Tyler Nelson, a data scientist in the strategic data solutions group at Apple Inc., is focused on the area of cybersecurity, working to build and maintain fraud programs for various business lines within the Apple ecosystem.
“Most of these programs use machine learning algorithms to detect and deflect fraud to help give our customers a better experience,” he says.
Nelson says he always wanted to use his head in math and statistics to solve real world problems, but he initially thought it would be in the pharmaceutical and medical fields.
“In my last year at Baylor, I started researching areas where my skills were applicable. I realized that data science would be a smooth transition, and it fit my skills and interests more,” he says.
Nelson daily confronts a new set of challenges which require him to think critically and creatively using data science and machine learning to solve problems. He says these skills were sharpened and encouraged in Baylor’s learning environment.
“Having a solid analytical and statistical foundation is essential to be a good data scientist,” he says. “Therefore, receiving a PhD in statistics made the transition almost seamless. The program at Baylor is quite applied when it comes to class work and research.”
Nelson, who earned a bachelor’s degree in mathematics and statistics from Colorado Mesa University in 2013, says at Baylor he was encouraged to apply his in-class learning to real-world problems through coding and simulation. He believes this distinguishes the University’s program.
“I was able to get very comfortable reading and writing code, which now I do on a daily basis,” he says. “Furthermore, our department is quite small, which made our classes feel more intimate and engaging. That is exactly what someone like me needed to
Nelson acknowledges that many people become wary when they hear about technological innovation such as AI and machine learning. However, he believes the ability to analyze and interpret data in previously impossible ways makes the world safer and healthier.
“Data is a powerful thing, and we as data scientists need to be aware of this and make sure it is being used properly,” Nelson says, adding that the ability to fully automate decisions gives the ability to answer more questions which lead to faster results. “I see data every day improve the response time and alert us of issues which allows our company to function more efficiently.”
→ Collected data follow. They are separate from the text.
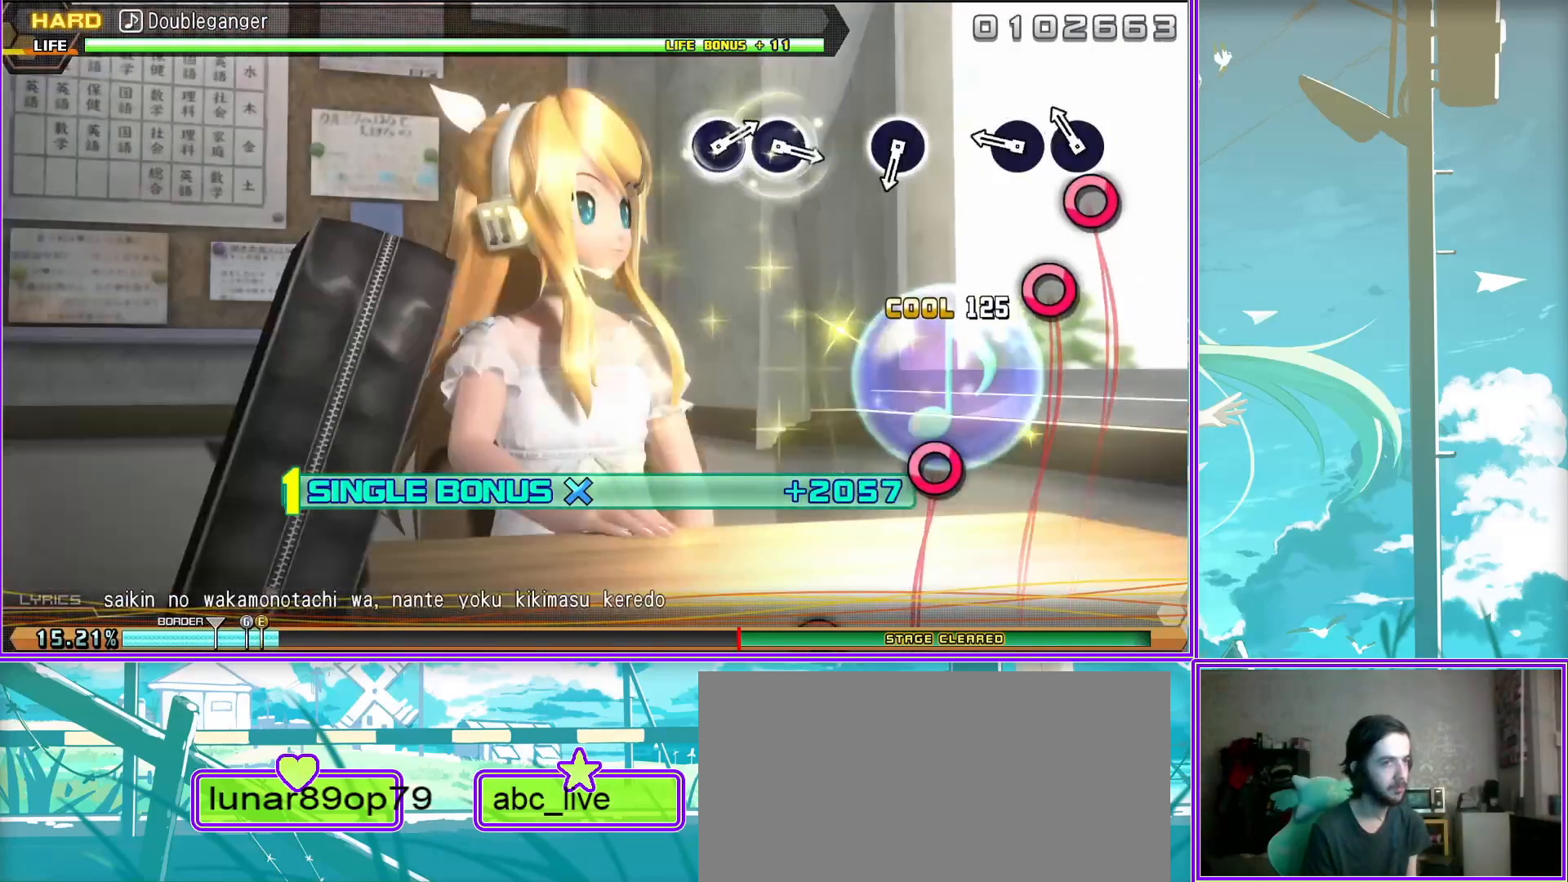
{"buttons": ["CIRCLE", "R2"], "left_stick": "center", "right_stick": "center", "events": [[117, "CIRCLE", "down"], [200, "CIRCLE", "up"], [433, "CIRCLE", "down"]]}
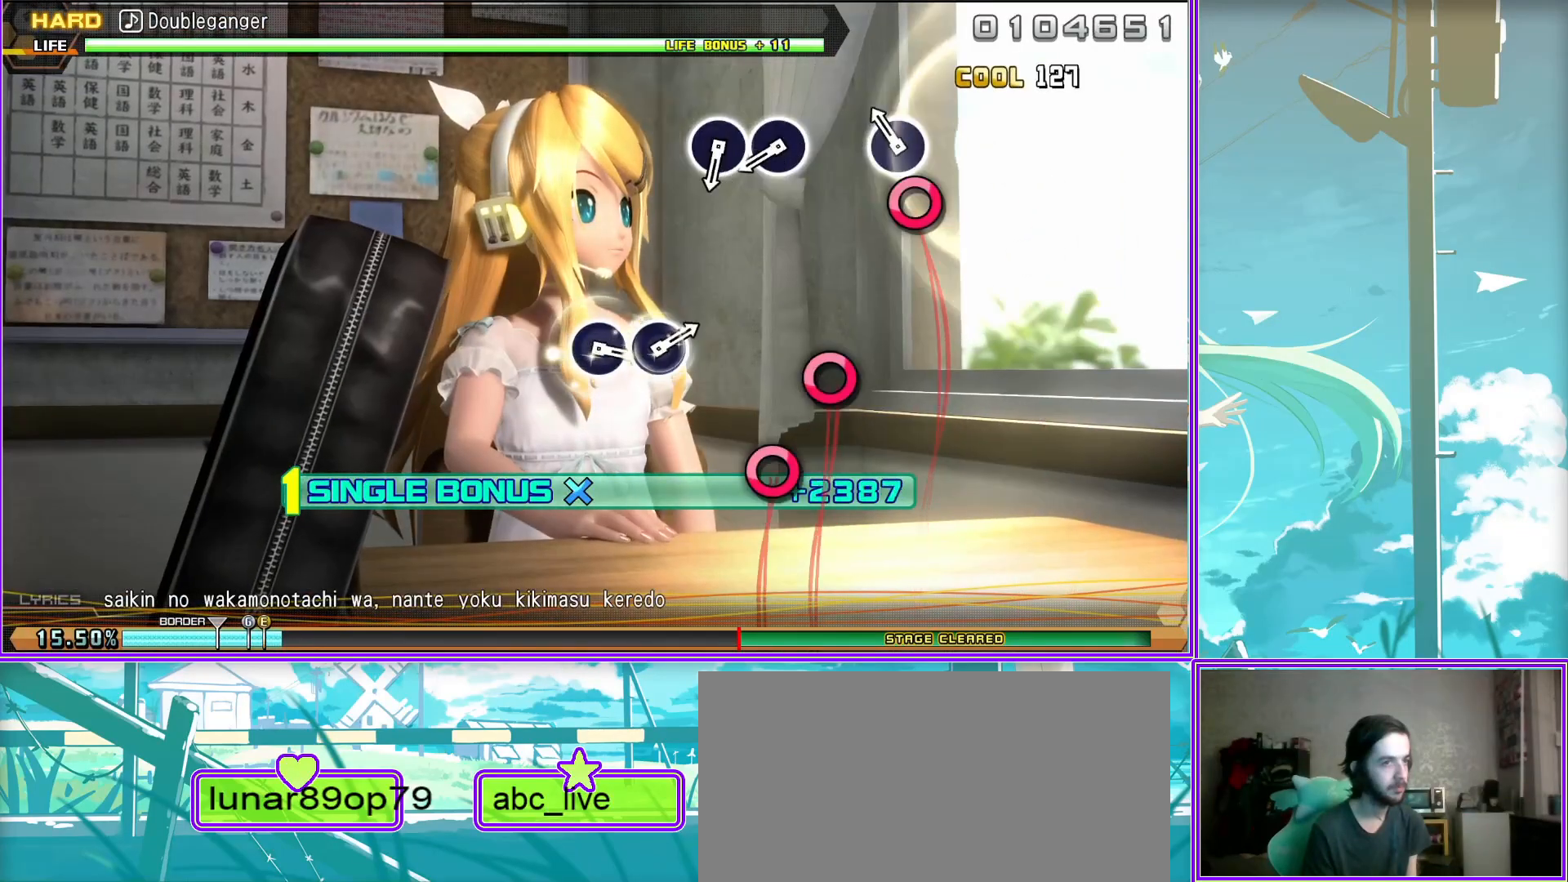
{"buttons": ["CIRCLE", "R2"], "left_stick": "center", "right_stick": "center", "events": [[17, "CIRCLE", "up"], [117, "CIRCLE", "down"], [250, "CIRCLE", "up"], [433, "CIRCLE", "down"]]}
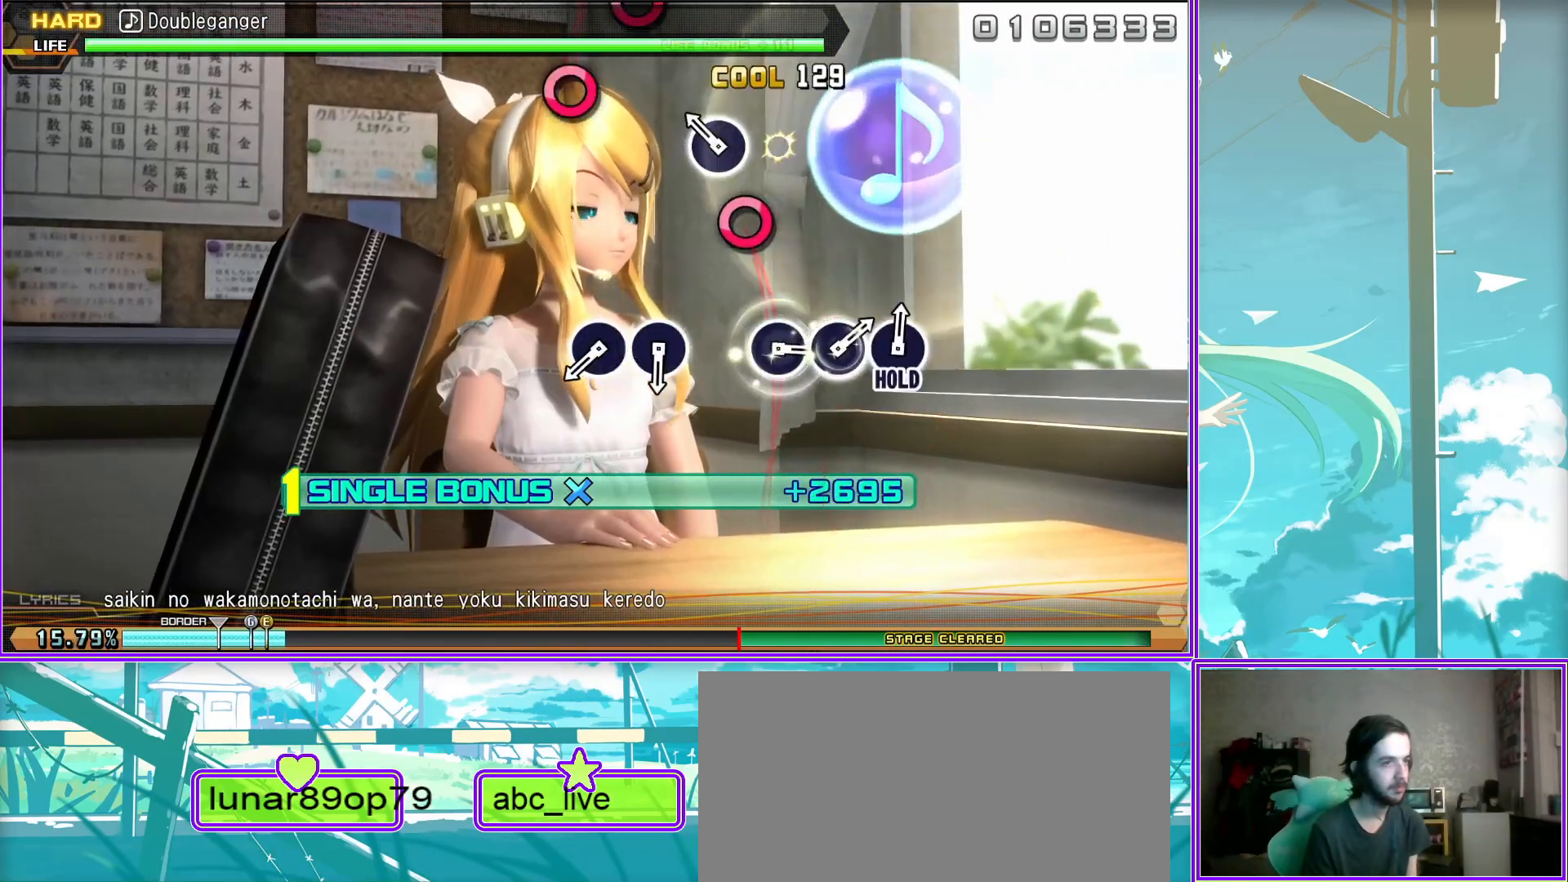
{"buttons": ["R2"], "left_stick": "center", "right_stick": "center", "events": [[50, "CIRCLE", "up"], [100, "CIRCLE", "down"], [217, "CIRCLE", "up"], [383, "CIRCLE", "down"], [483, "CIRCLE", "up"]]}
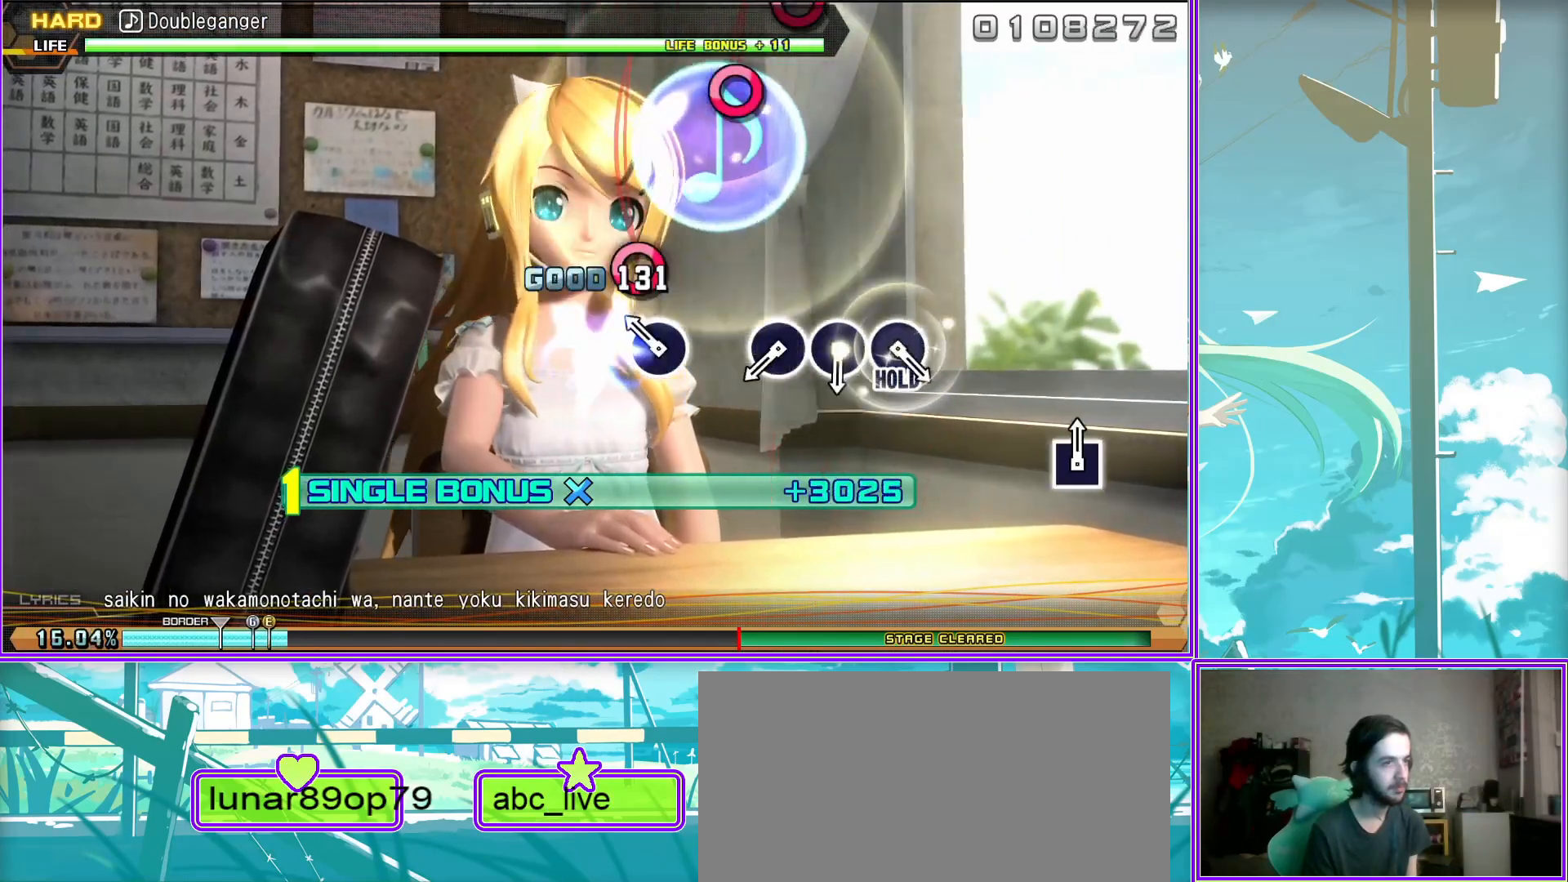
{"buttons": ["L2", "R2"], "left_stick": "center", "right_stick": "center", "events": [[100, "CIRCLE", "down"], [183, "CIRCLE", "up"], [283, "CIRCLE", "down"], [433, "L2", "down"], [467, "CIRCLE", "up"]]}
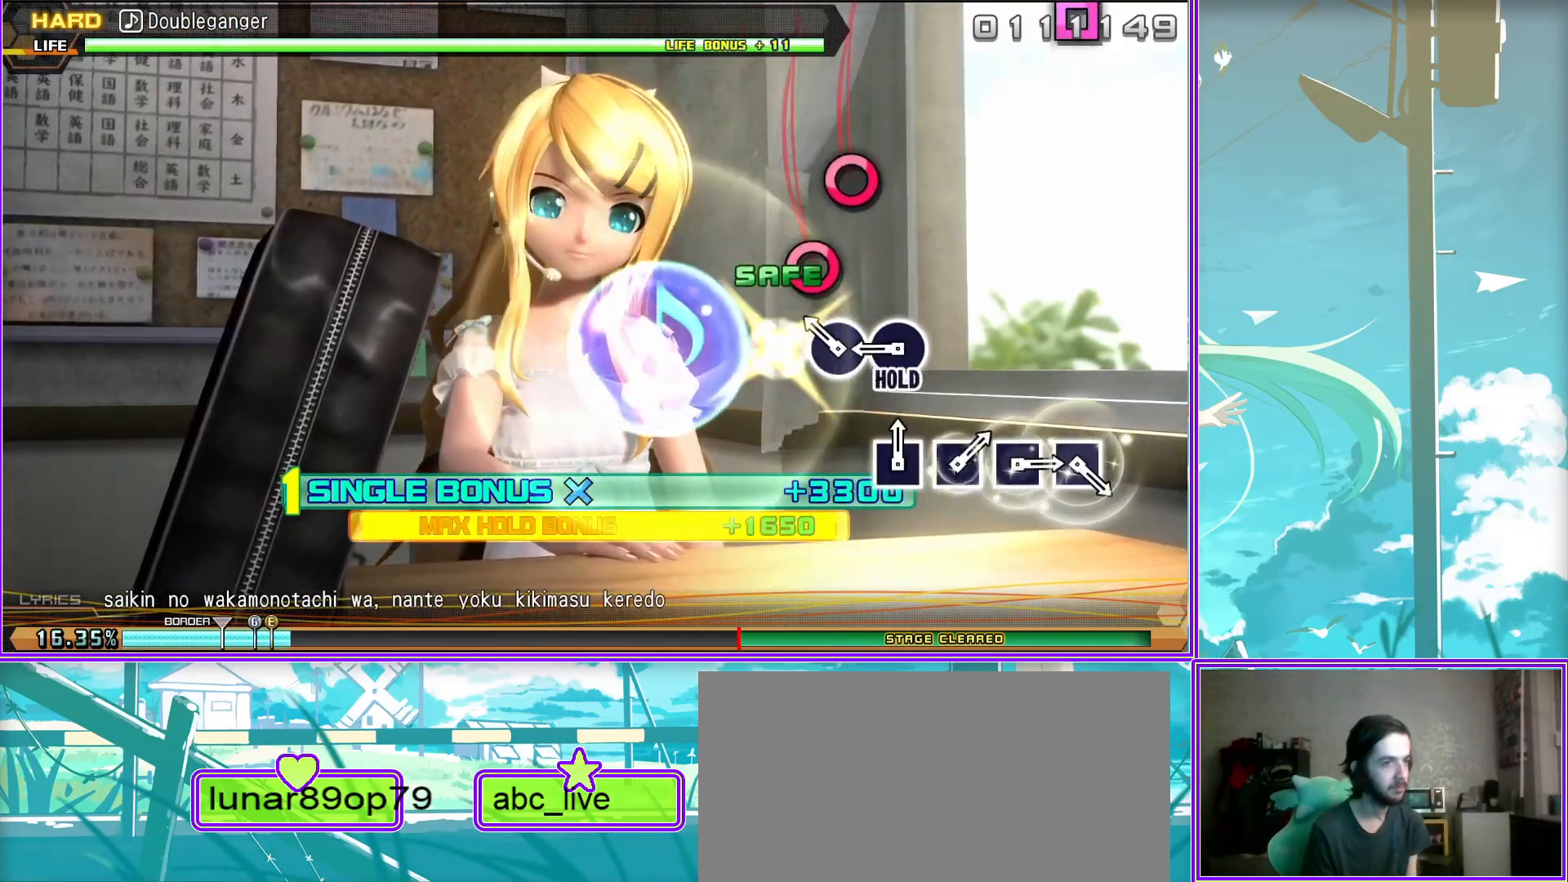
{"buttons": [], "left_stick": "center", "right_stick": "center", "events": [[50, "R2", "up"], [117, "START", "down"], [283, "L2", "up"], [300, "START", "up"]]}
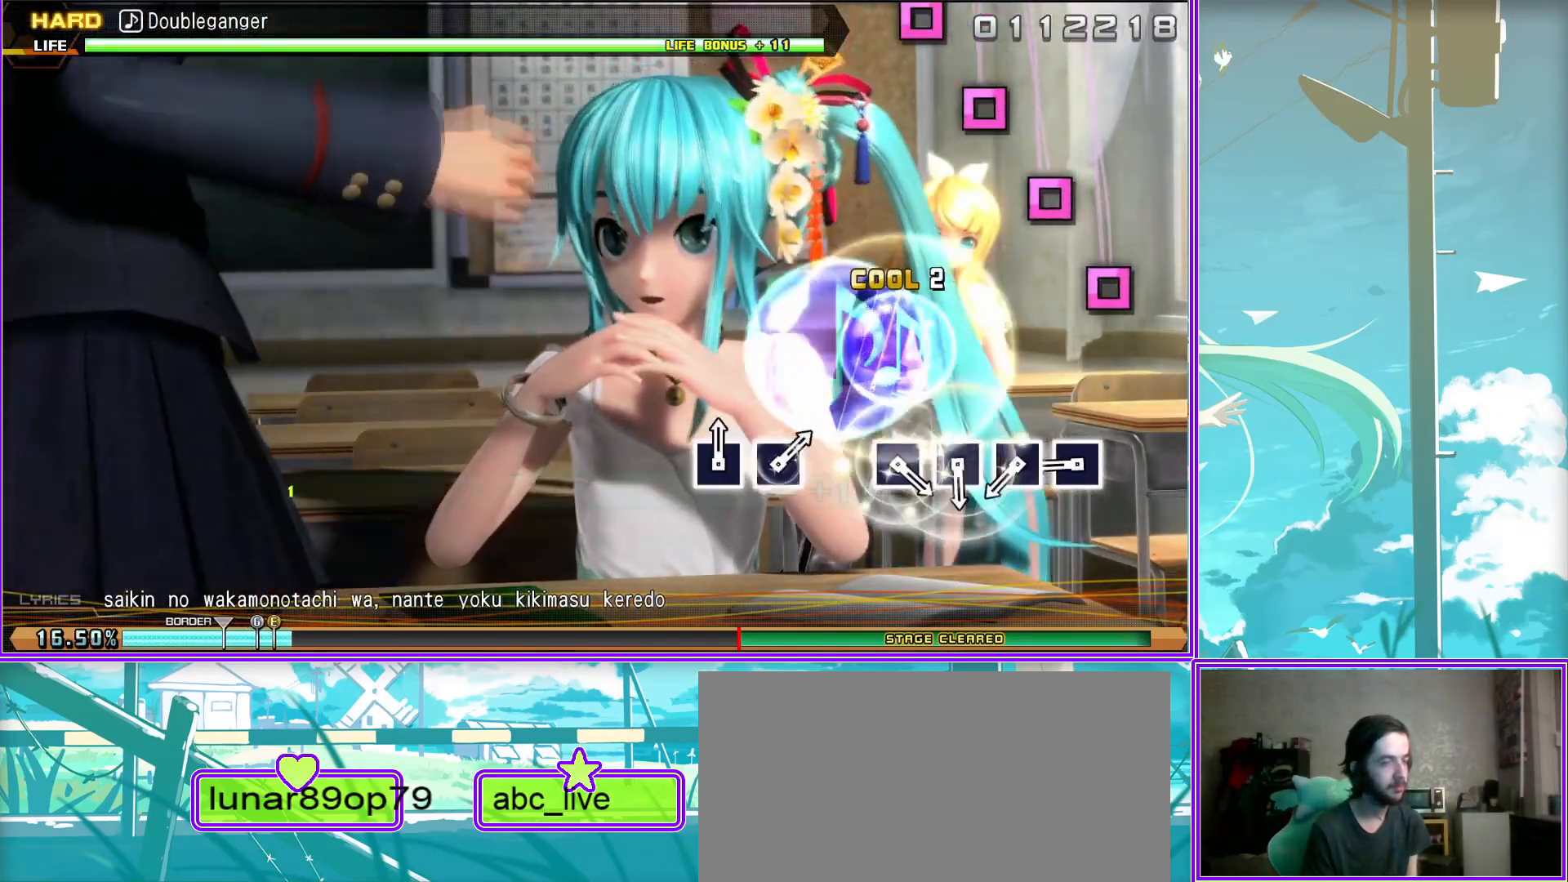
{"buttons": [], "left_stick": "center", "right_stick": "center", "events": [[33, "DPAD_DOWN", "down"], [200, "DPAD_DOWN", "up"]]}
Approaching issues in a moral and ethical manner is precisely what is needed in the world of data sciences, he says, something that Baylor is well equipped to instill in students. Nelson chose Baylor because, in his view, the faculty genuinely care about students’ success during college and beyond.
“Most of them, if not all, have a strong Christian foundation,” he says. “I don’t believe these two points are independent. They mold students into adults with great character and morals.”